• Sergiy (3/5/2013)


    Steven Willis (3/4/2013)


    As for the time being bound to the date...well, no, not in this case. As I pointed out in the OP the data I'm getting from the application is actually in the form "10:35","14:22", etc.

    Oh, really?

    There is no any "ConnectDate" in the same row?

    And you cannot tell on which day that "ConnectTime2" has happened?

    Sorry, I find it very hard to believe.

    Because when Verizon charges a customer for the calls they summarize all call durations for a month, so they have to know on which day any particular connection was established and on which day it it was ended.

    So please, do not tell anyone that the application stores only times with no dates. Because it's simply - not true.

    Whatever...

    These values "10:35","14:22", etc. are from an HTML form and they are posted as strings generated by a hard-coded HTML dropdown with the 5 character pseudo-"time" values as an option item in the select input. So they are just numeric-looking character strings until someone (me) does something with them. The list of "times" is not dynamically generated as the HTML form is just a static hard-coded form.

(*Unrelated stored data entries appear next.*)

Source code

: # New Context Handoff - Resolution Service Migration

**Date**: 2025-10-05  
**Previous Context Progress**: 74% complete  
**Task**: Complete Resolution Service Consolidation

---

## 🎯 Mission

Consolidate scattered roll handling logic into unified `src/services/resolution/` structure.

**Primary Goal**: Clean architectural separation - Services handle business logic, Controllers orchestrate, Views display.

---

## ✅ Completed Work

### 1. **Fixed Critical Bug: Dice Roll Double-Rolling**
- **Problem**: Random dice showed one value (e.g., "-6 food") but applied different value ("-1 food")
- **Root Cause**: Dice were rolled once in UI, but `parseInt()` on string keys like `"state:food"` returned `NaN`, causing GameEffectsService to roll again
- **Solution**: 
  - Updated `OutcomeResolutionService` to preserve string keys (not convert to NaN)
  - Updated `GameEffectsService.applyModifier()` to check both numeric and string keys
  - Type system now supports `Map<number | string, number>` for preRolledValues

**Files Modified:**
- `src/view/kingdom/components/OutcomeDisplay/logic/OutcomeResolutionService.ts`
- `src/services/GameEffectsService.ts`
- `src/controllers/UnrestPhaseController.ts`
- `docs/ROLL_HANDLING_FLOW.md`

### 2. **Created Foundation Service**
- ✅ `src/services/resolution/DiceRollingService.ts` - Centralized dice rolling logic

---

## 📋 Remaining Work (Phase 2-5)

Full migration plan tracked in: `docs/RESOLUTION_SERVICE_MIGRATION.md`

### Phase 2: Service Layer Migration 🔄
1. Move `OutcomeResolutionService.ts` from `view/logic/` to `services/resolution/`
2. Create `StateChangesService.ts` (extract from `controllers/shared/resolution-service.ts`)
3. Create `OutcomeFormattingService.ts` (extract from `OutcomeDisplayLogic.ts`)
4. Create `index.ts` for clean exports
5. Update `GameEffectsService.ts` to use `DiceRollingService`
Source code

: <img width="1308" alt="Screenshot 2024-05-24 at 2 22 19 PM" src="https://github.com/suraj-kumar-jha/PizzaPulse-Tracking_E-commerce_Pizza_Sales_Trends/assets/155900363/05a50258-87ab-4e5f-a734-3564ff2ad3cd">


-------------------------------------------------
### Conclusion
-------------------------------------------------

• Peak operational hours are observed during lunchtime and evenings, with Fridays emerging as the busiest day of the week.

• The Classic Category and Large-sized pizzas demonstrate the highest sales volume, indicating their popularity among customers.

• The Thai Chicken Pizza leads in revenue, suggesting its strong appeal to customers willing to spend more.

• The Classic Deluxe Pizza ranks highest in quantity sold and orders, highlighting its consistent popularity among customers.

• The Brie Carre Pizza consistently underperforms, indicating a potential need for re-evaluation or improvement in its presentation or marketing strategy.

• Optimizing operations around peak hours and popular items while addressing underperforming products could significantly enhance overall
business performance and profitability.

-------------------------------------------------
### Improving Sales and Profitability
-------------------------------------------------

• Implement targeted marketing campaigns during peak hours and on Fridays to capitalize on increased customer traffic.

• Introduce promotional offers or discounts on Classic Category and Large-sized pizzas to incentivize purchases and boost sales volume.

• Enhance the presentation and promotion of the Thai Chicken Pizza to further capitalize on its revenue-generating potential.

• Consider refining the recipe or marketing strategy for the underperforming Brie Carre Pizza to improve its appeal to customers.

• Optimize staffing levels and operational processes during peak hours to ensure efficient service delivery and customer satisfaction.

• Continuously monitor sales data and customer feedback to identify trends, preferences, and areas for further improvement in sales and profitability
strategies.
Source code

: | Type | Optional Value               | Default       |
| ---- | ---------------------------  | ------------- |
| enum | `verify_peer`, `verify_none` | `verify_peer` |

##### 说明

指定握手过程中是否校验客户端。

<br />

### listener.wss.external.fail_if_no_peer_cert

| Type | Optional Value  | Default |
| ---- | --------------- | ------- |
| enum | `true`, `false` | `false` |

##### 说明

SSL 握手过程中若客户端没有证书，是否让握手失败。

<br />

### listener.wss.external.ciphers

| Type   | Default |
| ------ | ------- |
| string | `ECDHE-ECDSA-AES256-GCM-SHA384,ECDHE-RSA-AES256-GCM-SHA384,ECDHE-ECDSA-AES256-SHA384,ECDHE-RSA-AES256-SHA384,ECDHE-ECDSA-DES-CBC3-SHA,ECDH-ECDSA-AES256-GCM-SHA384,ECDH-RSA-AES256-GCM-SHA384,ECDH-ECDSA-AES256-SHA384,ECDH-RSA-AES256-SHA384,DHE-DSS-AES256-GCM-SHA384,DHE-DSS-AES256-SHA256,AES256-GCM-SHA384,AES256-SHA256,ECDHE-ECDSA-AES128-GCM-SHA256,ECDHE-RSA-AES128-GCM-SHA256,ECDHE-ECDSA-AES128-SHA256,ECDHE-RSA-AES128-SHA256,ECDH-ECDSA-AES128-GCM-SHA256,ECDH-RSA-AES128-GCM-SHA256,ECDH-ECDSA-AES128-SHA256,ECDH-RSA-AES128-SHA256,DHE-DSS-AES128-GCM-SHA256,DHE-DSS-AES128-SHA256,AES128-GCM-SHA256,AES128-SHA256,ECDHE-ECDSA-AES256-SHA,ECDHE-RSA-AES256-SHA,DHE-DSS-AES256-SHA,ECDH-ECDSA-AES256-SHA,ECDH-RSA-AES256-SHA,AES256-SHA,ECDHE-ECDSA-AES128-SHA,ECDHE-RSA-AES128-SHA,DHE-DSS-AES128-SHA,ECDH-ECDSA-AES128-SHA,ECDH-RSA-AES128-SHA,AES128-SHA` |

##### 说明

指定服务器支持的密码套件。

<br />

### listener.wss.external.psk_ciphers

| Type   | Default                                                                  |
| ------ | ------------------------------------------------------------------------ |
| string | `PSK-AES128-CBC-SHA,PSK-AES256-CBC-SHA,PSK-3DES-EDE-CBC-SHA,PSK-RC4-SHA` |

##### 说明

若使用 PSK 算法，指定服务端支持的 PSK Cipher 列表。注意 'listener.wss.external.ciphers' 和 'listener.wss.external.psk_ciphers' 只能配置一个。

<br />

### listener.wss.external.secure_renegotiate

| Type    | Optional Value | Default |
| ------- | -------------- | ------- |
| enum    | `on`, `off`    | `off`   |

    Now I wrote in my post above that I know the date these values apply to, but that date (also a string since this is HTML we are talking about) needs conversion also and I COULD IF I WANTED TO concatenate the date and the times to create a well-formed datetime value but as you have correctly surmised the date itself IS stored in another column already. As for the "time" column all I wanted to do was give the "times" back to the application in a manner that they would sort as time and not in ASCII sequence and allow me to determine durations between the values. I just didn't need to bother with the date-part nor did I care about the date-part since all of the time values in a particular batch ALWAYS belong to the same day. (Golfers don't have tee times that cross midnight into the next day. Maybe if the course was in the arctic I'd have to worry about that.)

    The post was originally made to show that there are rare cases like this where the date part doesn't matter. If that wasn't the case why would Microsoft have bothered creating a TIME datatype? I don't know what your issue is. I made an observation concerning a situation I encountered and if you never face such an issue then I guess the whole point is moot. I don't want to argue about it.